- [WHAT TO DO]
Edit the data below by replacing every "common name" with "vernacular name", and leave all other text unchanged.

* * * * * * * * *

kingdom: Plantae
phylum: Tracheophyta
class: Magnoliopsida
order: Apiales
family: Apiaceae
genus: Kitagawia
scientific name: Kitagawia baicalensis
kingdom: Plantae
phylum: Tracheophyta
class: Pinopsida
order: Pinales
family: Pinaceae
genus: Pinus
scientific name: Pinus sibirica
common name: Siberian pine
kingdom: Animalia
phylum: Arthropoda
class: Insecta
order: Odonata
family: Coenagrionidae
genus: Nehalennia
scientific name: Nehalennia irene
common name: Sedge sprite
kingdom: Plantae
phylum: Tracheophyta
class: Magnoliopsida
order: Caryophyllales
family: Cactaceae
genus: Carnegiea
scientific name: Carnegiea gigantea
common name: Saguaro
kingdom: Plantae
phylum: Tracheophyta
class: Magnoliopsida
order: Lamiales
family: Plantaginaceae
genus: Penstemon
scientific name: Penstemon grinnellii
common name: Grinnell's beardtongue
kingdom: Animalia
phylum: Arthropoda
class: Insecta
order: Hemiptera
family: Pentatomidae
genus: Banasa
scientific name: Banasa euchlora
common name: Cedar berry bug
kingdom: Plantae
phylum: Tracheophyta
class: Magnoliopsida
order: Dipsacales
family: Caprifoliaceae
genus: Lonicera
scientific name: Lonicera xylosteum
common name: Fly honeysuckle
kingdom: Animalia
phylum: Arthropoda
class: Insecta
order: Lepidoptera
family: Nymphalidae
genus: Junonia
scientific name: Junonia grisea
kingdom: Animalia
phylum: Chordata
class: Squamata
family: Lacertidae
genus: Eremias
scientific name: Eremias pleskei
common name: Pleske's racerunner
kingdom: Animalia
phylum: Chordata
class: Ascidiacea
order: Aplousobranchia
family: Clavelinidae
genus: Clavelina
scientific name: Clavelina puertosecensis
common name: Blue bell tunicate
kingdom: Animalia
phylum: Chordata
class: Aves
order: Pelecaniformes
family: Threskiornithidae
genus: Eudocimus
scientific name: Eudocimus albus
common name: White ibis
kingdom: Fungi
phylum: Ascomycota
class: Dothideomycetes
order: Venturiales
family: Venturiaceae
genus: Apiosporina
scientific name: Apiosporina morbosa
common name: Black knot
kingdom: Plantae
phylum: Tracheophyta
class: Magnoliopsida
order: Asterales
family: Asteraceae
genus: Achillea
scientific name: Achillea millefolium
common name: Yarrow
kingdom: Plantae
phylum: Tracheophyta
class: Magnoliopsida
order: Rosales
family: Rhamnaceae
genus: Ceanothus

* * * * * * * * *

- [REPLY TO THE TASK]
kingdom: Plantae
phylum: Tracheophyta
class: Magnoliopsida
order: Apiales
family: Apiaceae
genus: Kitagawia
scientific name: Kitagawia baicalensis
kingdom: Plantae
phylum: Tracheophyta
class: Pinopsida
order: Pinales
family: Pinaceae
genus: Pinus
scientific name: Pinus sibirica
vernacular name: Siberian pine
kingdom: Animalia
phylum: Arthropoda
class: Insecta
order: Odonata
family: Coenagrionidae
genus: Nehalennia
scientific name: Nehalennia irene
vernacular name: Sedge sprite
kingdom: Plantae
phylum: Tracheophyta
class: Magnoliopsida
order: Caryophyllales
family: Cactaceae
genus: Carnegiea
scientific name: Carnegiea gigantea
vernacular name: Saguaro
kingdom: Plantae
phylum: Tracheophyta
class: Magnoliopsida
order: Lamiales
family: Plantaginaceae
genus: Penstemon
scientific name: Penstemon grinnellii
vernacular name: Grinnell's beardtongue
kingdom: Animalia
phylum: Arthropoda
class: Insecta
order: Hemiptera
family: Pentatomidae
genus: Banasa
scientific name: Banasa euchlora
vernacular name: Cedar berry bug
kingdom: Plantae
phylum: Tracheophyta
class: Magnoliopsida
order: Dipsacales
family: Caprifoliaceae
genus: Lonicera
scientific name: Lonicera xylosteum
vernacular name: Fly honeysuckle
kingdom: Animalia
phylum: Arthropoda
class: Insecta
order: Lepidoptera
family: Nymphalidae
genus: Junonia
scientific name: Junonia grisea
kingdom: Animalia
phylum: Chordata
class: Squamata
family: Lacertidae
genus: Eremias
scientific name: Eremias pleskei
vernacular name: Pleske's racerunner
kingdom: Animalia
phylum: Chordata
class: Ascidiacea
order: Aplousobranchia
family: Clavelinidae
genus: Clavelina
scientific name: Clavelina puertosecensis
vernacular name: Blue bell tunicate
kingdom: Animalia
phylum: Chordata
class: Aves
order: Pelecaniformes
family: Threskiornithidae
genus: Eudocimus
scientific name: Eudocimus albus
vernacular name: White ibis
kingdom: Fungi
phylum: Ascomycota
class: Dothideomycetes
order: Venturiales
family: Venturiaceae
genus: Apiosporina
scientific name: Apiosporina morbosa
vernacular name: Black knot
kingdom: Plantae
phylum: Tracheophyta
class: Magnoliopsida
order: Asterales
family: Asteraceae
genus: Achillea
scientific name: Achillea millefolium
vernacular name: Yarrow
kingdom: Plantae
phylum: Tracheophyta
class: Magnoliopsida
order: Rosales
family: Rhamnaceae
genus: Ceanothus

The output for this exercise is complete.